Синцов понимал, что теперь говорить что-нибудь еще значит мучить ее, и, когда она встала с койки, молча встал вслед за ней.
– А вставать и ходить надо поменьше, – нравоучительно сказала она. – У тебя еще недавно была температура.
– Ладно, учту на будущее.
– А докторов, между прочим, надо слушать.
– Ну какой ты мне доктор! Сама подумай, ну какой ты мне доктор? – Он здоровой рукой загреб ее за плечи и прижал к себе так, что она счастливо задохнулась, но все-таки сказала:
– Осторожно, ту руку заденешь!
Они вышли из палаты и остановились у дверей в коридоре.

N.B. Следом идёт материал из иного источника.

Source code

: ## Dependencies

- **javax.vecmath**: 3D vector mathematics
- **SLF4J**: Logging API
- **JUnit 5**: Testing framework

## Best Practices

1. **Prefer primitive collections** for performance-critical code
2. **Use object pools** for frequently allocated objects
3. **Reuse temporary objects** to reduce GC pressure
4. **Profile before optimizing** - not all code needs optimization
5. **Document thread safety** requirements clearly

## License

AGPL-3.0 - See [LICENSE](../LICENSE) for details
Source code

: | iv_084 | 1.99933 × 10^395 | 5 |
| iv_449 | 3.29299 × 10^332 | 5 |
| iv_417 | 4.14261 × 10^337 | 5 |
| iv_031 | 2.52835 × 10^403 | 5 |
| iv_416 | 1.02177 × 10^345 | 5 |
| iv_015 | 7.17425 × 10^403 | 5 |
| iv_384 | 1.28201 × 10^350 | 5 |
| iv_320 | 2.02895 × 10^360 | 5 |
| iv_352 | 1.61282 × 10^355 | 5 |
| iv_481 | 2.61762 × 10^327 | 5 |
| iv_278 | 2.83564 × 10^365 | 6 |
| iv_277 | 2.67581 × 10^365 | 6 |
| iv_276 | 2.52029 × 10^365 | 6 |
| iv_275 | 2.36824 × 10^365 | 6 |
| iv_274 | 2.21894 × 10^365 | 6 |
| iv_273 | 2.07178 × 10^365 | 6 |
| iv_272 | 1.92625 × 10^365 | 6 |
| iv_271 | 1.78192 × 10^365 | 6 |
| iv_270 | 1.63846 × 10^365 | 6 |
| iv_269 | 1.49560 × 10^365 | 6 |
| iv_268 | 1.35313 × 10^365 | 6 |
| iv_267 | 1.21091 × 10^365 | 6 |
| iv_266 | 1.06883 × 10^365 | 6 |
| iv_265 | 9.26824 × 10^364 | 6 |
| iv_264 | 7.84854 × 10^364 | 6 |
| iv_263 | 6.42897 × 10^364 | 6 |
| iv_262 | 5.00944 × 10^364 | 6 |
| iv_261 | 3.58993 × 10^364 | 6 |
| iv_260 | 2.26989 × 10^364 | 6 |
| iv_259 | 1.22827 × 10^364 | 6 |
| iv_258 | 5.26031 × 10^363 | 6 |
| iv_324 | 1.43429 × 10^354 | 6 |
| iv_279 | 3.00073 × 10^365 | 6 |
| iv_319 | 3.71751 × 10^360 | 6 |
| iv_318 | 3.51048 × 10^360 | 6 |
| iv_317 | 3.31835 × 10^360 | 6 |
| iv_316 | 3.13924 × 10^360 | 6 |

– Здесь дует, – сказала Таня.
– Ну и ладно.
Теперь они говорили громко, а в палате все время говорили вполголоса, хотя двое соседей Синцова – оба ходячие – шлялись где-то по другим палатам, а третий сосед спал, накрывшись с головой одеялом. Но им, то одному, то другому, казалось, что он не спит.
– И куда вы сейчас поедете? – спросил Синцов.
Она сказала, что поедут с Росляковым еще дальше, на железную дорогу, проверять эвакоприемник.
– А оттуда?
– А оттуда, наверное, мимо вас обратно.
– Хоть бы вдруг какие-нибудь снежные заносы! – сказал он. – Вернулись бы к вечеру сюда и застряли у нас на всю ночь.
– А ты меня не мучай. – Она подняла на него глаза. – Я сама этого знаешь как хочу? – Сказала то, что почувствовала, и обрадовалась своему чувству: «И ничего я не заболела, просто показалось. А жар, потому что все время думала об этом».
– Ладно, виноват, – сказал он.
– Если бы я могла что-нибудь придумать, я бы придумала. Понял?
– Понял, товарищ доктор.
– Не зови меня «товарищ доктор», а то я тебя стукну. И вообще нечестно вдруг заводить такие разговоры, когда мне надо идти.
– Ну иди, раз надо. – Он прихватил ее правой рукой, приподнял и поцеловал в губы. Потом отпустил и улыбнулся.
А она, с испугом почувствовав, какие у него холодные губы, поняла, что – нет, не показалось, у нее самый настоящий жар. И, ничего не сказав, быстро повернулась и пошла.
Синцов вернулся в палату и, как был, в халате, лег на койку и укрылся с головой одеялом.
Да, он любил ее, и эта скоропостижная, ни на что не похожая любовь сильнее всего, что было до сих пор в его жизни, сильнее даже той большой и долгой любви, которая у него была к Маше. В глубине души у него еще не исчезло ощущение греха сравнения, и, однако, он уже не впервые мысленно сравнивал их. И ему все чаще казалось, что эта новая любовь сильнее той, прежней. А может быть, просто необходимость в другом человеке, существовавшая в нем самом, была сейчас, в середине войны, сильней, чем тогда, и от этого и любовь казалась тоже сильнее.
Когда она сегодня пришла к нему, то сразу, почти с первых слов, призналась:
– Я такая счастливая, что ничего не могу с собой поделать!